Webブラウザ時代にフィットしたIE9

Webブラウザの重要性が高まりつつある。インフラの安定化に伴うWebアプリケーションの増加により、Webブラウザは一種のプラットフォームと言える地位を占めるようになった。ここで求められるのが、スクリプトエンジンの高速化。もともとWindows XP時代に圧倒的なシェアを誇ったInternet Explorer 6は、XHTMLの未サポートやPNGの非完全対応など見劣りする部分が多く、後発のWebブラウザに後じんを拝するようになった。

その後、機能面やセキュリティの強化を施したInternet Explorer 7、標準規格やスクリプトエンジンの高速化を目指したInternet Explorer 8とリリースされてきたが、そのパフォーマンスはサードパーティ製Webブラウザに追いつけず、シェアの減少につながってしまったのは周知のとおりである。

このような背景を元に開発を進めたInternet Explorer 9は、同8で行われた標準規格への対応を強化し、HTMLレンダリングエンジンおよびスクリプトエンジンのパフォーマンス強化を目指している。その結果は、Web開発者向けに公開されてきたInternet Explorer 9 Platform Previewやベータ版に対するレポートで目にされたことだろう。

Windows OSの標準Webブラウザとして注目を集めるInternet Explorer 9だが、本誌でも既に報じられているように、2月11日には待望のInternet Explorer 9 RC(Release Candidate:リリース候補)版が公開された。文字どおり出荷直前の状態となるRC版では、ベータ版で発見された多くのバグを修正すると同時に、ユーザーインターフェースの一部変更が施されている。正式版がリリースされるまでには、いくつかの修正が加わると思われるが、一足先にInternet Explorer 9の利便性や機能向上ポイントなどを網羅的に検証してみよう(図01~02)。

図01 Internet Explorer 9ベータ版のバージョンは9.0.7930.16406だった

図02 Internet Explorer 9 RC版のバージョンは9.0.8080.16413だった

まずはInternet Explorer 9の入手だが、公式サイトから、32/64ビット版および各言語版の入手が可能だ。Webブラウザの使用言語によって自動的に日本語が選択されるため、ドロップダウンリストから32ビット版もしくは64ビット版を選択し、<今すぐダウンロード>ボタンをクリックすれば、お使いのWindows OSに対応するInternet Explorer 9 RC版をダウンロードできる(図03)。

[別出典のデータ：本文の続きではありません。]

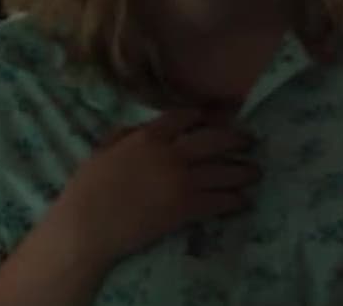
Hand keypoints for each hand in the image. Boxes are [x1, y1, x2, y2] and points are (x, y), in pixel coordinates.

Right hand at [44, 108, 260, 264]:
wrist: (88, 226)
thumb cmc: (87, 190)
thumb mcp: (103, 151)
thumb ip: (126, 136)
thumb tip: (142, 129)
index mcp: (148, 136)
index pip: (186, 117)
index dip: (203, 116)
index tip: (214, 118)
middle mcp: (171, 153)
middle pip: (215, 139)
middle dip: (236, 139)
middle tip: (249, 141)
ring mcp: (181, 181)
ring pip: (223, 171)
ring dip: (243, 171)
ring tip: (255, 172)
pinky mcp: (186, 209)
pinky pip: (219, 201)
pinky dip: (235, 201)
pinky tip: (243, 201)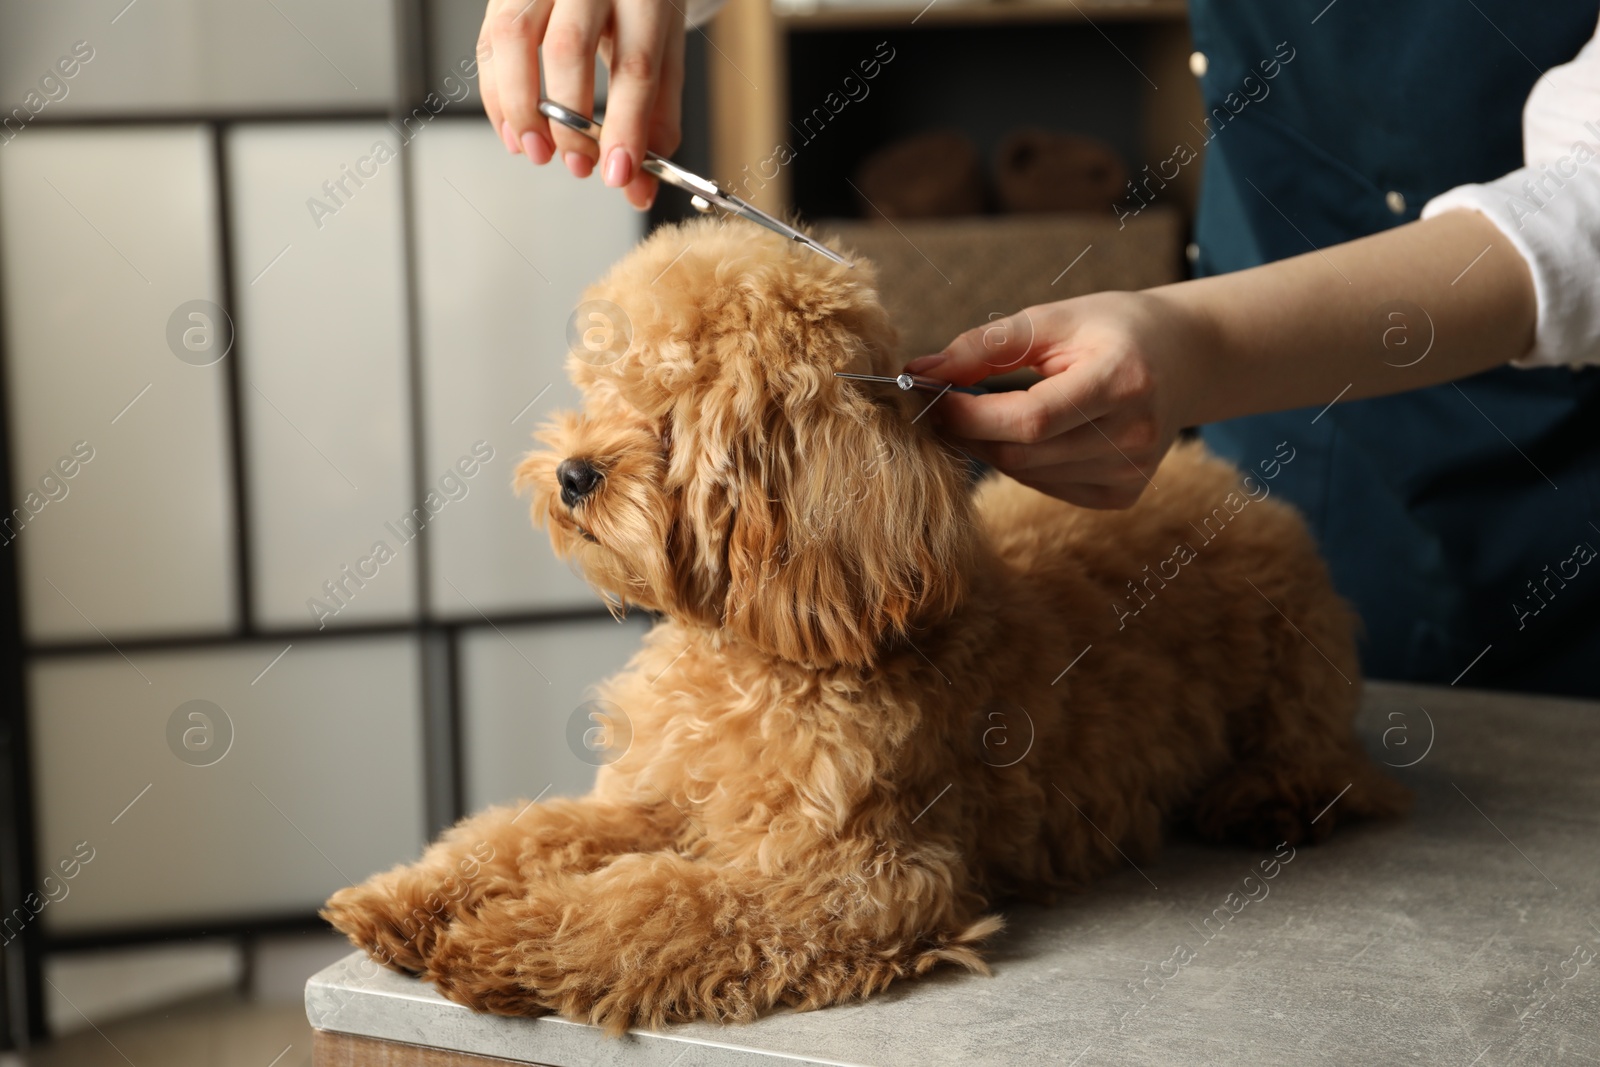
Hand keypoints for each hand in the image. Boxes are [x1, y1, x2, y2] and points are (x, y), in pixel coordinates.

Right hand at [478, 0, 686, 209]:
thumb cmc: (637, 6)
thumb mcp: (663, 53)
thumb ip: (655, 122)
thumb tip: (638, 188)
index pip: (635, 65)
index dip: (625, 127)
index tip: (618, 173)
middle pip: (569, 49)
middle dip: (568, 122)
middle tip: (577, 165)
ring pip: (514, 38)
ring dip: (519, 109)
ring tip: (536, 150)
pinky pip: (488, 41)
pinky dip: (495, 95)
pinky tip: (514, 128)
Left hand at [906, 290, 1213, 508]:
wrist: (1183, 360)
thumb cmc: (1112, 330)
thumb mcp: (1053, 320)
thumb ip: (984, 346)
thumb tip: (919, 372)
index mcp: (1121, 380)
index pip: (1031, 418)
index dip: (971, 416)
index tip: (934, 397)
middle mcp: (1134, 436)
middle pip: (1023, 454)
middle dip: (971, 433)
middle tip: (946, 406)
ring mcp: (1131, 473)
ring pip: (1028, 476)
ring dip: (993, 448)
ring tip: (990, 413)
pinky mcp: (1122, 495)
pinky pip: (1047, 487)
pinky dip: (1024, 463)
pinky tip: (1035, 434)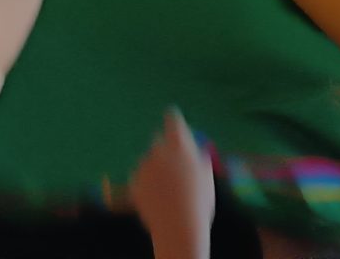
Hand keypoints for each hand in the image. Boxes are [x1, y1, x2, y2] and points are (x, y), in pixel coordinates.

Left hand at [129, 110, 216, 258]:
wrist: (179, 226)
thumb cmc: (199, 201)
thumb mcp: (206, 176)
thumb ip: (199, 159)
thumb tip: (197, 152)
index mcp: (179, 144)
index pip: (173, 120)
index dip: (172, 118)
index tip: (171, 114)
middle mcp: (159, 150)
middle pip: (158, 140)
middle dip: (163, 148)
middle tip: (171, 164)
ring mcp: (144, 166)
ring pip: (148, 162)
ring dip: (153, 169)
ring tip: (166, 191)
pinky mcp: (133, 183)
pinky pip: (138, 179)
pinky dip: (144, 184)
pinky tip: (155, 198)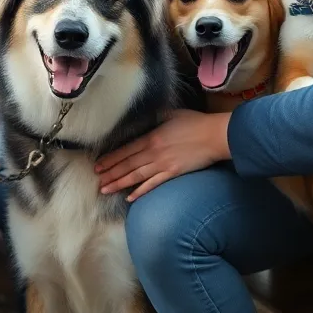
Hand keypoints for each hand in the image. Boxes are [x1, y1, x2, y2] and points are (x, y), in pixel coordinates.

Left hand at [93, 110, 231, 201]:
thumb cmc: (195, 122)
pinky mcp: (173, 173)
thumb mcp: (171, 114)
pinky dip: (140, 192)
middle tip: (97, 180)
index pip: (125, 150)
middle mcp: (153, 153)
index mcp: (151, 137)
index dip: (110, 159)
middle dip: (110, 173)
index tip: (98, 165)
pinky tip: (130, 198)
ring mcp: (163, 165)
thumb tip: (144, 119)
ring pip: (135, 176)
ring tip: (105, 189)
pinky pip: (153, 185)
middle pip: (127, 165)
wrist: (214, 136)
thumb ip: (155, 118)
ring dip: (119, 183)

図03 Internet Explorer 9 RC版のダウンロードサイト

なお、Internet Explorer 9ベータ版を試用中の方は、そのまま導入することも可能だが、安全性を踏まえると一度削除した方が良いだろう。具体的な手順だが、「プログラムと機能」のナビゲーションウィンドウにある<プログラムのアンインストール>から「Windows Internet Explorer 9」をダブルクリックして、アンインストーラーを起動。画面の指示に従ってコンピューターを再起動すれば、同ベータ版の削除が完了する(図04~05)

図04 <プログラムのアンインストール>から「Windows Internet Explorer 9」をダブルクリック。ダイアログの<はい>ボタンをクリックする

図05 アンインストールを終えると、コンピューターの再起動をうながされるので、<今すぐ再起動する>ボタンをクリックする

Internet Explorer 9 RC版の導入は、公式サイトからダウンロードした「IE9-Windows7-x86(x64)-jpn.exe」をダブルクリックして実行する。必要なコンポーネントの自動ダウンロードを終えると、インストーラーと衝突するアプリケーションの終了をうながしてくるので、<続行>ボタンをクリックして事前に閉じておこう。あとは数分ほど待てばインストールが完了するので、画面の指示に従ってコンピューターを再起動すれば導入完了だ(図06~08)。

図06 実行ファイルをダブルクリックして、インストーラーを起動する

図07 場合によってはプログラムの終了を求められるので、<続行>ボタンをクリックする

図08 インストールを終えると、コンピューターの再起動をうながされるので、<今すぐ再起動する>ボタンをクリックする

なお、Internet Explorer 9ベータ版と同じく、同RC版も対応OSはWindows Vista/7/Server 2008/2008 R2(各32/64ビット版)の四種類に限られ、Windows XPは除外されている。